In a large glass bowl, mix together the GF flour, psyllium husk and sea salt. 460 grams King Arthur's Gluten-free Measure for Measure flour 20 grams Whole Psyllium Husk 9 grams Sea salt
Add in the wet ingredients of the GF sourdough starter and water 90 grams Recently feed gluten free sourdough starter 500 grams Purified water
Mix together with a wooden spoon till it is loosely combined. (Any utensil that is not metal will do)
Turn the mixture out on to a GF floured surface and knead/ work in to a ball for at least 3 minutes.
Set in a banneton basket or medium sized glass bowl overnight.* Covered with a light towel.
In the morning, it should have expanded/ risen some. It doesn't double in size like traditional gluten based breads but should have some spring to it.
If using a dutch oven: Turn out dough on to a piece of parchment paper and shape it in to a ball. Let it rise for an hour.*
30 minutes in to the rise time, place the dutch oven into the oven and turn it on to 450 degrees to preheat.
(Alternatively if using a loaf pan, butter the bottom of a loaf pan and turn dough out in to the pan.

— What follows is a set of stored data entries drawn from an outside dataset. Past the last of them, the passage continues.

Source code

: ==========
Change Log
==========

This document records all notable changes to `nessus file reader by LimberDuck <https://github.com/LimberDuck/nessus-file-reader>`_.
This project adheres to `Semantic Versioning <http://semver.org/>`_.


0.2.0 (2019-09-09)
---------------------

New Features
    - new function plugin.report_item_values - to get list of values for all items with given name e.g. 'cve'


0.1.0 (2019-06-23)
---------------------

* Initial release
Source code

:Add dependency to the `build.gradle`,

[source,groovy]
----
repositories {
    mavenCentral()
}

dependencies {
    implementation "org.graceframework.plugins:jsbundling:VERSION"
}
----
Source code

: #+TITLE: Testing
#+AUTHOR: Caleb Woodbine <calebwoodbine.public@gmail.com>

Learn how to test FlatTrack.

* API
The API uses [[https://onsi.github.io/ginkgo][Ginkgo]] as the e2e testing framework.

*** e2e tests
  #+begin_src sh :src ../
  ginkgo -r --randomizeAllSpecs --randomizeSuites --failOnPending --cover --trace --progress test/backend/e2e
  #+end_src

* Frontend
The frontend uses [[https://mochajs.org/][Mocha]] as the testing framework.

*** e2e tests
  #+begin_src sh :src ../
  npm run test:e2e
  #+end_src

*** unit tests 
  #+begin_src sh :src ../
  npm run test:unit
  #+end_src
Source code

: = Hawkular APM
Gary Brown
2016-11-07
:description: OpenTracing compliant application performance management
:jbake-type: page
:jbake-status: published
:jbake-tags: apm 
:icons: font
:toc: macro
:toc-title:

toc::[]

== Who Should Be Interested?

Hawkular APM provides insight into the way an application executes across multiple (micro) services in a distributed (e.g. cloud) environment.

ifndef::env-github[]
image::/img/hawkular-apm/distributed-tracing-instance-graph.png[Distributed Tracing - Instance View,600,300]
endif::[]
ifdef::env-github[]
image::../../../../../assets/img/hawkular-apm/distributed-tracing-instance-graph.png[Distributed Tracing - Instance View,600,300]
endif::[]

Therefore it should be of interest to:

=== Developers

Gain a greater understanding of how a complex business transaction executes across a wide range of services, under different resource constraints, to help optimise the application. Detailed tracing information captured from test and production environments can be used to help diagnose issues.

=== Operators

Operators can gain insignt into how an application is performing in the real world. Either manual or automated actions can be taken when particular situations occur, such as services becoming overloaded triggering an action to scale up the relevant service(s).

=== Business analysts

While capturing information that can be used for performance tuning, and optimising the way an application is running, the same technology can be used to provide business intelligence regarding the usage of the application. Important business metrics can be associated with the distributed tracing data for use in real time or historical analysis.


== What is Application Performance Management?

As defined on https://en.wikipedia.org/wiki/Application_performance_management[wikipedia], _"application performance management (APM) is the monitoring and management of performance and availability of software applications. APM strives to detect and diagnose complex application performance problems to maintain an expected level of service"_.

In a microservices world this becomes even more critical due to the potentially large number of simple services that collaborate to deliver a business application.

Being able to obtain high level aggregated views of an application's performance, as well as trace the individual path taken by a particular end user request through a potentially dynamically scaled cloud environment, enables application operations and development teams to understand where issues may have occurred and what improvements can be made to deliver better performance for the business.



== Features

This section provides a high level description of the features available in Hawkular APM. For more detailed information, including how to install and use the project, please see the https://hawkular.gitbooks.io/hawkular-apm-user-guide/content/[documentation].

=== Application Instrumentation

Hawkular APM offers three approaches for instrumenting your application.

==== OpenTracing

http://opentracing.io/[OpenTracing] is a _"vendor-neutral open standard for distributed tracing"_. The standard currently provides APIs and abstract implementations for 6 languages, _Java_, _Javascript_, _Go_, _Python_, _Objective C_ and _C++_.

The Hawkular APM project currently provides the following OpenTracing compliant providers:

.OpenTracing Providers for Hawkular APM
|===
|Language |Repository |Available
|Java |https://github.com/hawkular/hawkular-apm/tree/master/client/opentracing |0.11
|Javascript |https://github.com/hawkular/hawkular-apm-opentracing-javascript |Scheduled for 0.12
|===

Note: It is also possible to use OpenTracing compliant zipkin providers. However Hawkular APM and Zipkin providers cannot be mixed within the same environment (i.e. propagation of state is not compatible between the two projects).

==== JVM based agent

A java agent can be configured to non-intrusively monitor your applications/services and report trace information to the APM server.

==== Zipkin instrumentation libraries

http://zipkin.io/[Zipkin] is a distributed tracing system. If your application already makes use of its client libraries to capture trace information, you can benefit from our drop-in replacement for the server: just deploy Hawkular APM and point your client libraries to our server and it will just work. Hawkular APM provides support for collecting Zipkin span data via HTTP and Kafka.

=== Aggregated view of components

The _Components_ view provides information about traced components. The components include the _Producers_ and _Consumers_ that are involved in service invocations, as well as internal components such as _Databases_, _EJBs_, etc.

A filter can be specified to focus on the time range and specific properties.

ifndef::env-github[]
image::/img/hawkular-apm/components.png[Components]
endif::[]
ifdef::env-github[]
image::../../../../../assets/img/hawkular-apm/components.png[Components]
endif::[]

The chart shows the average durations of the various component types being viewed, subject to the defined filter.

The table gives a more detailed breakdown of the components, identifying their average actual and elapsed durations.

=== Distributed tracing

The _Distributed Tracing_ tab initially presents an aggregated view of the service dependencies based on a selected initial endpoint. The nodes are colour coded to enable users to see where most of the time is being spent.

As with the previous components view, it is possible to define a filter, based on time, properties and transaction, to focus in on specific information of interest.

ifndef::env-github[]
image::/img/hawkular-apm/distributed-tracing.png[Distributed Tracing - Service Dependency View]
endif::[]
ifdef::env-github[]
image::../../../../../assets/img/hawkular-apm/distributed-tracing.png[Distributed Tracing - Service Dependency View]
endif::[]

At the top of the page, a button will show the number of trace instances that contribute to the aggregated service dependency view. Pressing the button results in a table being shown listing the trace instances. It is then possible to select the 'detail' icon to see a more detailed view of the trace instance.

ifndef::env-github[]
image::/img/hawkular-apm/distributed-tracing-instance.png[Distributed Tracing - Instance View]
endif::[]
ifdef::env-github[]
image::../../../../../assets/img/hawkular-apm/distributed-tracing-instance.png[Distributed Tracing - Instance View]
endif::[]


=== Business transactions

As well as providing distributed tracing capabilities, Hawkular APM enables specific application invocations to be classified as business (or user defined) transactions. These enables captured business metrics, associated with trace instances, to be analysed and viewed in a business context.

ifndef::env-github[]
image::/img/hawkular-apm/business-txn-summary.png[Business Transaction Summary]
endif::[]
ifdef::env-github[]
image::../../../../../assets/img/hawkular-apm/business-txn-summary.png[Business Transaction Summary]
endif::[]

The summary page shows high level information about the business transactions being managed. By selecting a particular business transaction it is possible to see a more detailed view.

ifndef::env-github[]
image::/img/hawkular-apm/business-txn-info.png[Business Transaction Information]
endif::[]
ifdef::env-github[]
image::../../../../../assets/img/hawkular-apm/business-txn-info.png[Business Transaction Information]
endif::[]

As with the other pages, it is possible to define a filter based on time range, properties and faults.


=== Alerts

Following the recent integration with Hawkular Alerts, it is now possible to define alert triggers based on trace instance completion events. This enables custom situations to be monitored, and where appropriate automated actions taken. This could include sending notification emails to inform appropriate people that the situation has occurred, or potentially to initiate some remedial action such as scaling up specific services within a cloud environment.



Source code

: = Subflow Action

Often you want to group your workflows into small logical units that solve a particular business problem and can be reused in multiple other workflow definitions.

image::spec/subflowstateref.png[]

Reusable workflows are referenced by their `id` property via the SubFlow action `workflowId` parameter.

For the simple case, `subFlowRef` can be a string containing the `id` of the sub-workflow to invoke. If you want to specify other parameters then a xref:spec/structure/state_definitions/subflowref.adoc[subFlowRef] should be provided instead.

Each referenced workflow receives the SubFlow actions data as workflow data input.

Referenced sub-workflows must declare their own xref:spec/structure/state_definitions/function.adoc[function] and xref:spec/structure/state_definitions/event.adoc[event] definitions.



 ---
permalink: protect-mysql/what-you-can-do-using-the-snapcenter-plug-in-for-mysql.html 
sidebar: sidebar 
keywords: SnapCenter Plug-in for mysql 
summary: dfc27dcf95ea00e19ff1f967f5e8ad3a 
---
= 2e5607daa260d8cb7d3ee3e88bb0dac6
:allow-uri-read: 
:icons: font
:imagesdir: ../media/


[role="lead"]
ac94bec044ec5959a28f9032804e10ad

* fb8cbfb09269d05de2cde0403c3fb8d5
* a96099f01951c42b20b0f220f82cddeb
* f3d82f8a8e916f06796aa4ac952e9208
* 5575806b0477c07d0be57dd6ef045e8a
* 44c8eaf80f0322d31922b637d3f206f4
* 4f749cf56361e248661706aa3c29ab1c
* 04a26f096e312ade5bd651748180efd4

Let it rise for an hour.*)
When the oven is preheated and the dough has risen, carefully score or cut a design in to the top of the loaf. (Just in to the top crust, do not cut deep in to the loaf.)
If using a dutch oven: Carefully remove the dutch oven to a heat-protected workspace. Remove the lid, (watch out for steam), carefully place both the loaf and parchment paper inside of the dutch oven. Put the lid back on and the dutch oven into the oven.
(Alternatively, if using a loaf pan, place the pan in to the oven. No additional steps necessary. Bake for 1 hour.)
If using a dutch oven: bake for 50 minutes covered, then carefully remove the lid for the last 10 minutes of baking time. Bake for 1 hour total.
Let bread rest in pan/ dutch oven for 10 minutes and then remove loaf to a cooling rack.
Let it completly cool before cutting in to it to let the "crumb" set. But I also won't blame you if you can't help it.